Table 1. Chronic Disease Management Services in the Expanded Safe Harbor

Preventive Care Service For Individuals Diagnosed With
Angiotensin Converting Enzyme (ACE) inhibitors
Congestive heart failure, diabetes, and/or coronary artery disease
Anti-resorptive therapy
Osteoporosis and/or osteopenia
Beta-blockers
Congestive heart failure and/or coronary artery disease
Blood pressure monitor
Hypertension
Inhaled corticosteroids
Asthma
Insulin and other glucose lowering agents
Diabetes
Retinopathy screening
Diabetes
Peak flow meter
Asthma
Glucometer
Diabetes
Hemoglobin A1c testing
Diabetes
International Normalized Ratio (INR) testing
Liver disease and/or bleeding disorders
Low-density Lipoprotein (LDL) testing
Heart disease
Selective Serotonin Reuptake Inhibitors (SSRIs)
Depression
Statins
Heart disease and/or diabetes

Congressional Efforts to Further Expand Pre-Deductible Coverage

On June 24, 2019, President Trump signed Executive Order 13877, instructing the Secretary of the Treasury to issue guidance allowing HSA-Eligible HDHPs to provide specified care for chronic diseases pre-deductible.  In response, on July 17th, 2019, the U.S. Department of Treasury issued Notice 2019-45.

Senators John Thune (R-SD) and Tom Carper (D-DE), introduced the Chronic Disease Management Act of 2019 in the Senate (S. 1948), followed by the introduction of the companion bill in the House of Representatives (H.R. 3709) by Representatives Earl Blumenauer (D-OR) and Tom Reed (R-NY).  This bipartisan, bicameral legislation, in support of the same goal of the executive order and subsequent IRS guidance, provides high-deductible health plans the flexibility to provide coverage for services that manage chronic diseases prior to meeting the plan deductible.  This bill was reintroduced in the Senate in January 2020 (S. 3200) and builds on the IRS guidance and its previous versions to further increase pre-deductible coverage for chronic disease management.

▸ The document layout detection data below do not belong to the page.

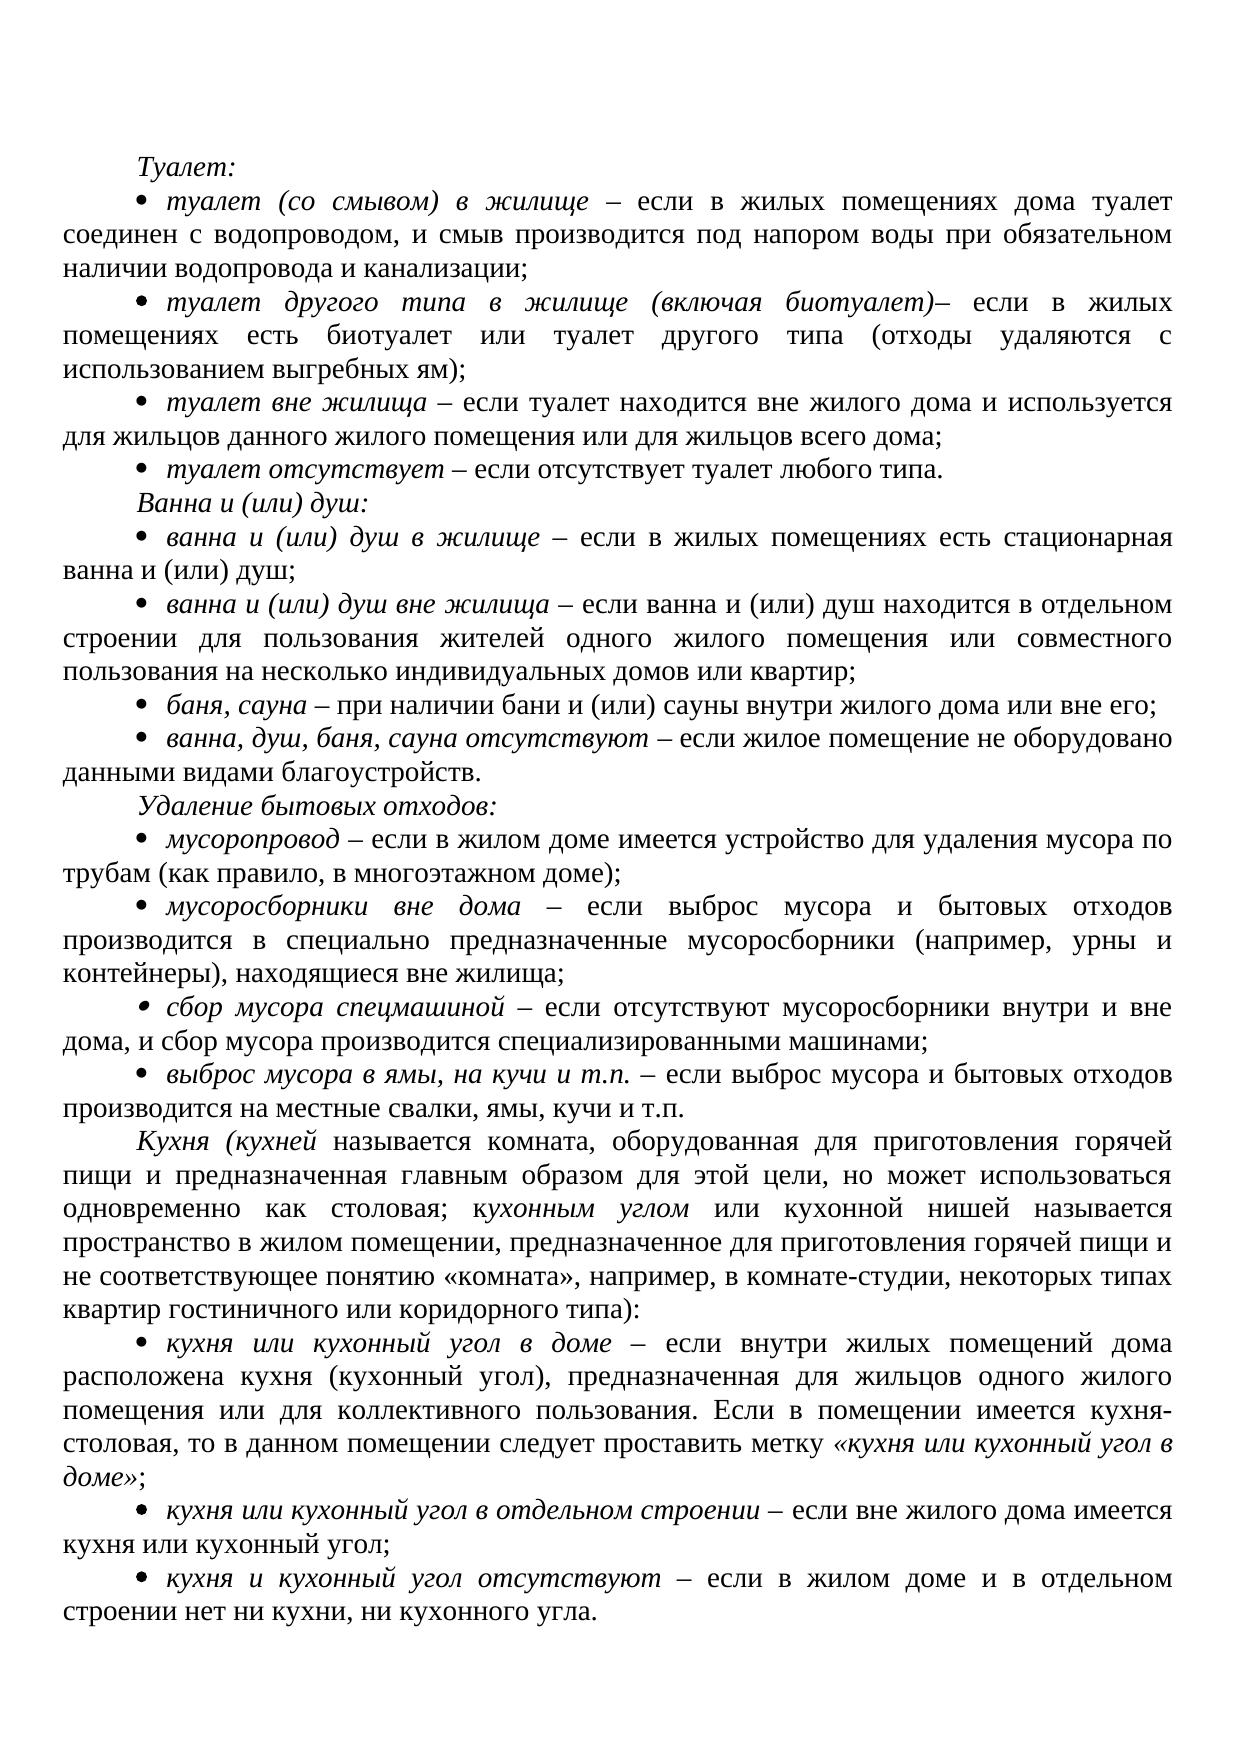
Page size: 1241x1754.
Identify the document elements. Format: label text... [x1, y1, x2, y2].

text Удаление бытовых отходов: [63, 788, 1173, 821]
list ванна и (или) душ в жилище – если в жилых помещениях есть стационарная ванна и (или) душ; [63, 519, 1173, 586]
text Туалет: [63, 149, 1173, 183]
list выброс мусора в ямы, на кучи и т.п. – если выброс мусора и бытовых отходов производится на местные свалки, ямы, кучи и т.п. [63, 1056, 1173, 1123]
list кухня или кухонный угол в доме – если внутри жилых помещений дома расположена кухня (кухонный угол), предназначенная для жильцов одного жилого помещения или для коллективного пользования. Если в помещении имеется кухня-столовая, то в данном помещении следует проставить метку «кухня или кухонный угол в доме»; [63, 1325, 1173, 1492]
list туалет вне жилища – если туалет находится вне жилого дома и используется для жильцов данного жилого помещения или для жильцов всего дома; [63, 384, 1173, 452]
list сбор мусора спецмашиной – если отсутствуют мусоросборники внутри и вне дома, и сбор мусора производится специализированными машинами; [63, 989, 1173, 1056]
list кухня и кухонный угол отсутствуют – если в жилом доме и в отдельном строении нет ни кухни, ни кухонного угла. [63, 1560, 1173, 1627]
list туалет (со смывом) в жилище – если в жилых помещениях дома туалет соединен с водопроводом, и смыв производится под напором воды при обязательном наличии водопровода и канализации; [63, 183, 1173, 284]
list ванна и (или) душ вне жилища – если ванна и (или) душ находится в отдельном строении для пользования жителей одного жилого помещения или совместного пользования на несколько индивидуальных домов или квартир; [63, 586, 1173, 687]
text Кухня (кухней называется комната, оборудованная для приготовления горячей пищи и предназначенная главным образом для этой цели, но может использоваться одновременно как столовая; кухонным углом или кухонной нишей называется пространство в жилом помещении, предназначенное для приготовления горячей пищи и не соответствующее понятию «комната», например, в комнате-студии, некоторых типах квартир гостиничного или коридорного типа): [63, 1123, 1173, 1325]
list кухня или кухонный угол в отдельном строении – если вне жилого дома имеется кухня или кухонный угол; [63, 1492, 1173, 1560]
list мусоропровод – если в жилом доме имеется устройство для удаления мусора по трубам (как правило, в многоэтажном доме); [63, 821, 1173, 888]
list туалет другого типа в жилище (включая биотуалет)– если в жилых помещениях есть биотуалет или туалет другого типа (отходы удаляются с использованием выгребных ям); [63, 284, 1173, 384]
text Ванна и (или) душ: [63, 485, 1173, 519]
list туалет отсутствует – если отсутствует туалет любого типа. [63, 452, 1173, 485]
list баня, сауна – при наличии бани и (или) сауны внутри жилого дома или вне его; [63, 687, 1173, 720]
list ванна, душ, баня, сауна отсутствуют – если жилое помещение не оборудовано данными видами благоустройств. [63, 720, 1173, 788]
list мусоросборники вне дома – если выброс мусора и бытовых отходов производится в специально предназначенные мусоросборники (например, урны и контейнеры), находящиеся вне жилища; [63, 888, 1173, 989]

Rising health care spending has created serious fiscal challenges that emphasize the need to better engage consumers in their health care decisions.  Smarter deductibles might be a natural evolution of health plans, in that consumer cost-sharing would be reduced for the clinical services that are encouraged under many alternative payment models.  As value-based reimbursement promotes the delivery of evidence-based, high-quality care, consumer-facing initiatives must encourage—not create barriers—to these high-value services.  Interventions that improve patient-centered outcomes while maintaining affordability are needed.  The alignment of clinically nuanced provider-facing and consumer engagement initiatives is a necessary and critical step to reduce health care spending, improve quality of care, and enhance patient experience.